Article by: Jeff Poor
If you mention “regulatory capture” to most people, you might receive a lot of puzzled looks, even at the upper echelons of Alabama state government.
State Sen. Jim McClendon (R-Springville) hopes to change that because he sees it as a threat to good government.
During an appearance on Wednesday broadcast of “The Jeff Poor Show” on Mobile radio’s FM Talk 106.5, McClendon explained what the term meant, which he argued has led to “bias” within those bodies.
“Regulatory capture is a situation where regulatory agencies are controlled by the very people or institutions they are supposed to regulate,” he said. “This happens in government, and there are several areas in Alabama. I have been on my soapbox to the Senate as far as trying to educate folks on this concept and spent a lot of the last session at the mic discussing this. I would take 20-minute sessions. Not everybody went to sleep. I had a few people that were just amazed at the idea. But we have regulatory agencies that are biased. There is no question about it. They are biased.”
“In fact, in this last session, we had a bill come before the Senate, or it actually came out of committee,” McClendon continued. “It finally got buried. That bill was the real estate association attempted a takeover of the real estate licensing board — basically, taking away the appointment to it and putting it under control of the very people who they were intended to regulate or control. My situation — I uncovered this.”

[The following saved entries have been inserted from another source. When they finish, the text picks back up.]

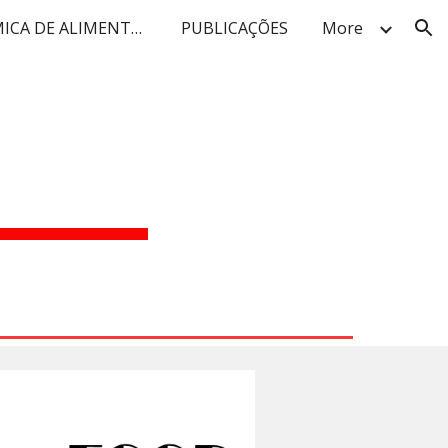
LAB QUÍMICA DE ALIMENTOS
PUBLICAÇÕES
More
ion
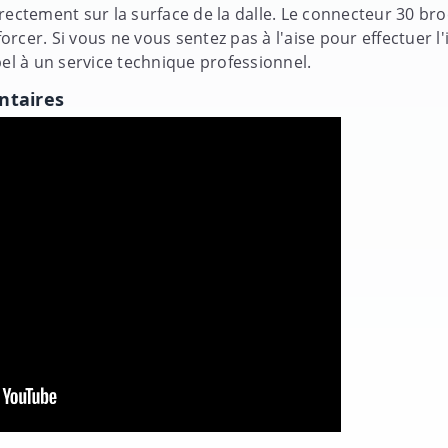
rectement sur la surface de la dalle. Le connecteur 30 bro
rcer. Si vous ne vous sentez pas à l'aise pour effectuer l'
l à un service technique professionnel.
ntaires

The St. Clair County lawmaker cited the state’s bout with COVID-19 as another example given the tremendous authority granted to state agencies, especially the Alabama Department of Public Health.
“COVID brought the board of public health to evening TV,” he added. “You saw the state public health officer almost every night. You still see him occasionally, and it turns out, the state board of public health is, in fact, a state regulatory agency with a great deal of authority. In the case of a pandemic and a health crisis, they’ve got more authority than the governor and they are not answerable to governor or the legislature. They are, in fact, appointed by a private dues-paying association. And this is something that I see as not the role of government at all. It’s controlled by the people that you are supposed to control. It’s an interesting concept. It’s very common.”